4 day weekends are the best. Can every weekend be this awesome? Seriously. We didn’t “do” anything, but I feel recharged. Not so recharged that I *WANT* to go back to work, but enough that I feel good about life. And that got me thinking….I think I’m well adjusted. I think I’m…happy. And I don’t know what to do about it.
2 weeks ago yesterday, my best frienddog died. And it crushed me. But I understand fundamentally, within my bones and soul, that it was what he needed at that point. And so I’m OK with it. For the first time in my life, I’m not actively unhappy with my body. I have a routine that I’m happy with for exercise. It doesn’t involve making myself miserable, but it involves enough exercise that I can eat as much cheese as I want. I love my husband, and he loves me. We love our home, and we’re working on improving it within reason. I’ve gone through some failed attempts to advance at work lately, but I’m still fundamentally happy in my current position. We’re comfortable enough financially. Yeah, I’m not jet-setting, retirement by 40 isn’t going to happen, and I’ll probably never be a supermodel, but all things considered…I’m good. So now what?

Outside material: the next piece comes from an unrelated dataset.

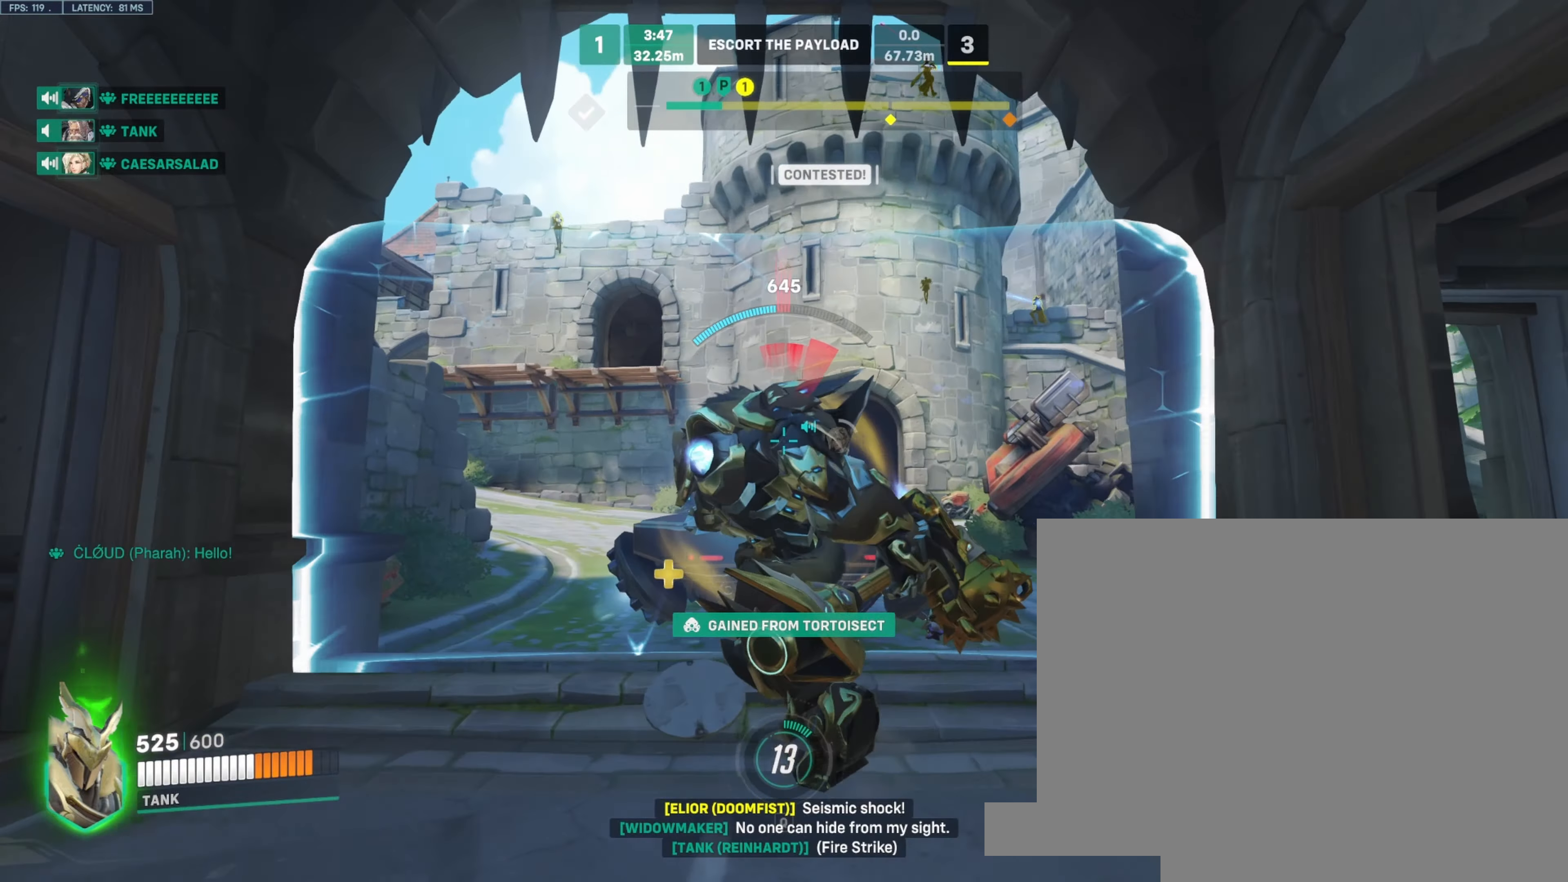
{"keys": ["a"], "mouse": ["right"], "events": [[50, "d", "down"], [66, "a", "up"], [116, "w", "up"], [416, "a", "down"], [450, "d", "up"]]}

Life’s different now than it was 20 years ago when my Mom was approaching 40. I’m not going to presume or make commentary on what her life was at that age, but what I know she didn’t have was social media. She didn’t have hundreds of opportunities to compare her life to those of everyone she’s ever met and judge herself accordingly. I’m presented with those opportunities every day, and while I try to remember Amy Poehler’s motto of “Good for her, not for me”, things sneak through. It’s easy to compare your exhaustive documentary to someone else’s highlight reel. But it seems more easy to remind myself that in most cases, no-in every case, it’s apples to oranges. You can’t quantify happiness. And even if you can, it’s not finite. Someone else’s bliss doesn’t reduce yours. Unless I find another human who likes to go for really, really long walks and then sleep a bunch, drink wine, pluck weeds from flower beds one by one, and cross stitch, how could I say who’s doing it better-and why would I want to? Why can’t we be happy FOR someone without measuring our response to their happiness in direct proportion to our own?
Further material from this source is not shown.